Well, after much thinking, searching, and fixing, i have finally fixed my problem of horrible clutch slip. In the end, all it ended up being was bad master/slave cylinders for the clutch. I replaced them on fri. night, and it has made a world of difference. Before I fixed it, if I punched it in 3rd to 5th, it would just completely slip, and I would go nowhere. Also, my boost was really uneven. It would sometimes hit 3, or 7, or 5, whatever it felt like doing. if it ever hit what it's set at(8psi), it would hit it, then just start losing boost as the clutch slipped. Now, I make a constant 8 psi whenever I want, i lose no boost, and it doesn't tap out at stupid uneven amounts. Also, the shifting between gears is much improved, no longer being rough and uneven. Finally, I am starting to regain some faith in the old Z. All that's left now is the exhaust, the uneven idle, and the headlight switch. It's easy from here on out......hopefully.


----------



## JAMESZ (Mar 12, 2004)

Good to hear. Hope it comes together for you. Hows the underbody and frames doing?


----------



## JakeMonkey (Feb 3, 2004)

underbody and frame are still rusted, but it's all minor surface rust. THe suspension parts are rusted, but not enough to affect performance or safety. this summer i plan on doing a massive anti rust campaign project on the car, to bring it back to full potential and looks.


----------



## Zen31ZR (Mar 24, 2004)

Hmm I have that same slippage problem , but pretty sure mine is just age of the clutch. It'll hold about 8-9 pounds of boost just fine , but if I go to the full 14 psi it lets go. Might be worth looking into , I guess , even though I already have a new clutch coming.


----------



## JakeMonkey (Feb 3, 2004)

yeah, i ordered a $350 clutch, and decided that before i spend another 200+ on the install ( i don't have the equipment to do it myself), i should check out the cheaper and easier job. I did, and i'm glad i did. I sent the clutch back, and am out $75 instead of $500+.


----------



## Zen31ZR (Mar 24, 2004)

JakeMonkey said:


> yeah, i ordered a $350 clutch, and decided that before i spend another 200+ on the install ( i don't have the equipment to do it myself), i should check out the cheaper and easier job. I did, and i'm glad i did. I sent the clutch back, and am out $75 instead of $500+.


Where do you get a clutch installed for $200. I want to send my car there.


----------



## JakeMonkey (Feb 3, 2004)

hehe...that was a figurative guess. i've never had it done, so i have no idea of the price. My roommate had his truck done a few months ago at some crap shop near where we live, and with clutch and all, it only cost him like $280. i think it was a sheisty job though.


----------



## Zen31ZR (Mar 24, 2004)

JakeMonkey said:


> hehe...that was a figurative guess. i've never had it done, so i have no idea of the price.

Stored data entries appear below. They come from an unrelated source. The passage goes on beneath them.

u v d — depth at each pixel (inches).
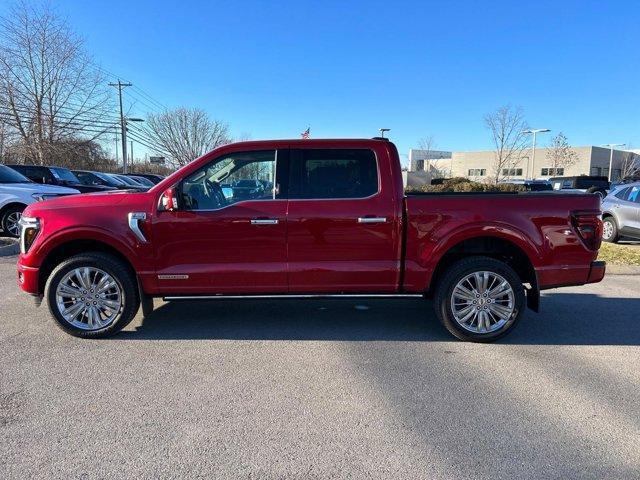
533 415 137.2
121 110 1572.3
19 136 1234.6
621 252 420.5
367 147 195.3
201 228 190.5
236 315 232.8
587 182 1077.8
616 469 112.1
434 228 193.2
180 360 175.8
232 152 194.7
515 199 193.9
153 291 195.2
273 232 191.3
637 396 149.5
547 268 195.5
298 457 116.2
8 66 1171.3
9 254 393.4
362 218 191.8
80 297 194.4
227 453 117.6
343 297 199.2
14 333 202.5
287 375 163.6
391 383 157.9
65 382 156.3
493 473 110.5
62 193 480.4
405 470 111.5
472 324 197.8
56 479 107.1
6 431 126.5
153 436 124.7
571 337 205.9
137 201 191.8
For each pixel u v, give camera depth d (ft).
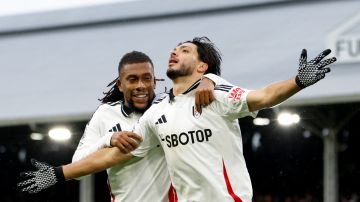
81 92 40.88
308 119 38.88
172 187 16.99
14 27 44.93
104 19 43.01
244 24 39.27
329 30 36.86
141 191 17.20
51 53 43.29
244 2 40.06
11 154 54.70
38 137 49.26
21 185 16.28
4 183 54.70
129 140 15.94
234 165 15.17
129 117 17.57
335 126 38.06
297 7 38.81
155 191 17.11
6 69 43.60
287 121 38.19
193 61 15.80
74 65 42.22
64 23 43.93
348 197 47.24
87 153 16.92
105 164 16.24
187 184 15.26
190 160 15.11
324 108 37.35
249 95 14.43
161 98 16.16
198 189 15.15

My roommate had his truck done a few months ago at some crap shop near where we live, and with clutch and all, it only cost him like $280. i think it was a sheisty job though.

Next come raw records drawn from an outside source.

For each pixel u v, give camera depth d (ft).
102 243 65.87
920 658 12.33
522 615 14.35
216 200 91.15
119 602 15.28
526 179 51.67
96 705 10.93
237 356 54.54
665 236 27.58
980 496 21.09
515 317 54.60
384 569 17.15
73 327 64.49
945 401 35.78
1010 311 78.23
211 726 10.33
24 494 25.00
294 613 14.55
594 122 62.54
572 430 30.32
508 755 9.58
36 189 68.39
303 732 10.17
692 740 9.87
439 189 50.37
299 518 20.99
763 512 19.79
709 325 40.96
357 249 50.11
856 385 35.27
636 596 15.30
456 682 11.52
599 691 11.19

I know FWD and AWD cars can top $1000 for a clutch install. RWDs should be a ton cheaper , since it's a LOT less labor , but it's been so long since I had a RWD car that needed a clutch , I have no idea. I'd say it's closer to $500-$600 maybe , depending on where you live.


----------



## JAMESZ (Mar 12, 2004)

RWD is so much eqasier to change the clutch on. It usually is tons cheaper if you have to pay someone.


----------